Nobel 2025: How the Chemistry of the Future Is Already Changing the Present

What do science and LEGO bricks have in common? How can materials with “holes” purify air, store hydrogen, and even heal? And why has a scientific discovery made in the late 1990s now captured the attention of the entire global scientific community?

With this interview, we begin a series of conversations with Karazin University scientists about this year’s Nobel Prize laureates. We start with the Nobel Prize in Chemistry.

We talk with Anton Panteleimonov, Vice-Rector for Research and Academic Affairs, about metal-organic frameworks, the impact of science on ecology, and the potential of Ukrainian researchers.

Anton Vitaliyovych, who received the 2025 Nobel Prize in Chemistry and for what achievements?

This year’s Nobel Prize in Chemistry was awarded to three scientists: Japanese chemist Susumu Kitagawa, Australian Richard Robson, and American-Jordanian researcher Omar Yaghi. They were recognized for their fundamental contribution to the creation and development of metal-organic frameworks (MOFs). These materials represent a real breakthrough in solid-state chemistry thanks to their exceptional porosity, structural order, and functional flexibility.

Could you explain in more detail what MOFs are?

The award honors the creation of the concept and practical realization of a new class of materials — metal-organic frameworks. MOFs are crystalline structures built from metal clusters and organic ligands, forming an extremely porous yet stable lattice. They can have an internal surface area of up to a thousand square meters per gram!

This enormous surface area allows their use in gas storage, catalytic processes, water purification, and even in the development of sensors and drug delivery systems. Such a level of controlled material design was previously unattainable — which is why this discovery is truly revolutionary.

How long did it take for the Nobel-recognized results to emerge after the first publications?

That’s an interesting and important question. The first significant publications appeared in the late 1990s and early 2000s — so we’re talking about roughly 25 years of active research. This timeline is typical for fundamental discoveries: first comes the theoretical foundation, then the synthesis of stable structures, and later — testing in real systems.

For example, Omar Yaghi synthesized MOF-5 as early as 1999, but practical applications emerged much later. The Nobel Committee traditionally recognizes not only scientific novelty but also long-term impact on the field.

Does this award shift research priorities worldwide? Do you expect increased funding in this field?

Absolutely.
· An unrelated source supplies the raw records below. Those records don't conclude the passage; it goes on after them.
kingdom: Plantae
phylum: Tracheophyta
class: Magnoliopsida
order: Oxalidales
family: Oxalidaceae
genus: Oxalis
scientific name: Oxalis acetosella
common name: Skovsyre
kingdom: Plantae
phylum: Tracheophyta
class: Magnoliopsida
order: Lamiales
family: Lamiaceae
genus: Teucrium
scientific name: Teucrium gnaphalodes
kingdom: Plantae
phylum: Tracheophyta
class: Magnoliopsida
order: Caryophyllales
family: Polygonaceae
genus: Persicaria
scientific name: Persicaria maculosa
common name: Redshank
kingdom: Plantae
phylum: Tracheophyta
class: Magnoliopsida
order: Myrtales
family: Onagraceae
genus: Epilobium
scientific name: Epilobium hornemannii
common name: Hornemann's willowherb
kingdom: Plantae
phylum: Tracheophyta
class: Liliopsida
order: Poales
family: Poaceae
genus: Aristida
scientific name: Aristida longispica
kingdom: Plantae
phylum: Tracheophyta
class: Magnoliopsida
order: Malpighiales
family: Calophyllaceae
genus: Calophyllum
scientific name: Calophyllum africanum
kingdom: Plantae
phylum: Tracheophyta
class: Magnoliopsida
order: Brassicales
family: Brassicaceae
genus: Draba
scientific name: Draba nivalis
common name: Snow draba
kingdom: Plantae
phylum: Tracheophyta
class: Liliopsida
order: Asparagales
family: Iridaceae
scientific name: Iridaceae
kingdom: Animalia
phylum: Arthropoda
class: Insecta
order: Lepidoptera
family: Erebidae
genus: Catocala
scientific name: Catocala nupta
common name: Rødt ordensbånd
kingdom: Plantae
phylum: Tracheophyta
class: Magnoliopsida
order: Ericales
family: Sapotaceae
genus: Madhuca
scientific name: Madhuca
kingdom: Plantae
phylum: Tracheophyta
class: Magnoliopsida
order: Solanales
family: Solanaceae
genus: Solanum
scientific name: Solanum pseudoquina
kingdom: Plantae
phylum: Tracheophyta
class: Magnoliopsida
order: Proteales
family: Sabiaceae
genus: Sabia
After each Nobel Prize announcement, a kind of “Nobel effect” can be observed: interest grows, additional funding appears, and new research programs are formed.

In the case of MOFs, we are already seeing increased investment in the EU, the US, and China. Clearly, topics related to green technologies, decarbonization, and energy storage — areas where MOFs can play a key role — will gain priority support.

How can Karazin University use this event to strengthen its own scientific schools?

First, we need to enhance the focus of our educational and research programs on advanced functional materials. This means updating master’s courses, including MOF-related topics in PhD research, and developing our laboratory infrastructure.

Second, we should initiate participation in international projects such as Horizon Europe, which already support “advanced materials” research. This is a great opportunity to strengthen the university’s reputation by engaging with the global scientific agenda.

What resources and infrastructure are needed for competitive MOF research? Does Karazin University have them?

Studying MOFs requires precise synthesis, analytical control at the nanoscale, and access to structural analysis techniques — X-ray diffraction, spectroscopy, and electron microscopy.

We already have part of the necessary equipment, but we also rely on collaboration with institutions possessing advanced analytical facilities. To become full-fledged players in this field, we need significant investment — both in instrumentation and in researcher training.

Finally, do you believe Karazin University could one day have its own Nobel laureates?

I am convinced it’s possible. The Nobel Prize recognizes long-term, systematic work, strong scientific schools, international cooperation, and support at all levels. Karazin University has powerful research directions and outstanding scientists who are fully capable of reaching that level.